Happy New Year. Winter is here and so is my Busy Season.
I think this is the first year in a long time that I did not get one single item of clothing for Christmas or purchase clothing between Christmas and New Year’s.
That’s not a bad thing.
After the failed ban last year and my splurges on the latter half of 2019 I feel like something’s clicked. Sure there are some things I’d like, but when I’ve actively gone out looking for them I end up leaving empty-handed with an “eh” kinda feeling. Of course that doesn’t mean I won’t buy something later, but right now I’m liking my devil-may-care attitude that I don’t need anything.
Despite the few things that I think I may like, I’m quite stable and happy with what I have and rotate out everything regularly. Granted, it’s been a mild winter so far, which may be factoring into why I’m ok with everything as is.
So far this year I have made other purchases than clothing. I bought new pillows and am waiting for them to arrive. They are nice hotel-style pillows so they were more expensive than the average pillow. Although I’m not entirely certain what “average” pricing is for a pillow since I’ve not bought any in several years. $20? $30? The ones I got were on sale. Hopefully they’ll work out for me.
I’m also waiting on a new desk. I’ve been journal writing a lot more lately and want to set up a proper space for myself to write. I got a Polaroid mobile printer for Christmas that makes little picture stickers from photos on my phone (or photos I took with my camera that are on my phone via iCloud…) Having little 2×3 photos to add to my journal entries is nice. It’s like adding photos to a blog, but I’m literally adding them to my private journal. For a while I thought: then why don’t I just blog more? Well, I realized I need a place to write strictly for myself. Adding some visuals helps keep me motivated. Also, I bought a ton of stickers. I don’t even care how silly it is that a 44 year old woman picks out stickers to add to her journal entries. Even when I write about depressing or angering things there’s something hilarious about adding a frowny face sticker or stickers of clouds to put the reality of what I’m writing into perspective. And that’s what I think I need more than anything else. Put it down – outside of myself – but don’t try to treat any of it like the end of the world.
I’m in for a whole world of hurt coming up at work. It’ll be hell for at least two months and I think I’m mentally preparing myself by creating a safe haven for myself to write and keep my sanity.
I have realized one thing so far this year – I already spend way too much money on Amazon purchases. It’s too easy because I have prime membership. That’ll be something to curb this year. In order to do so I think I’ll do monthly spending tracking posts. That ought to be rather eye-opening.

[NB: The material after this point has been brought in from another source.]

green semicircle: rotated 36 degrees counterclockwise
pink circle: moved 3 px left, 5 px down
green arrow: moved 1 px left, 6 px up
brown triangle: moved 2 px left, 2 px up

I do need to buy a chair for my new desk. Right now my desk is a ten year old IKEA Ingo dining room table. My current “chair” is an Ikea storage ottoman with a pillow on top for added cushioning. Once I get the new desk with a better height for writing I’ll definitely need a better chair. Any suggestions? While I know a computer chair is the standard, I’m more open to other options. Also, I’m trying to stay away from getting a black chair.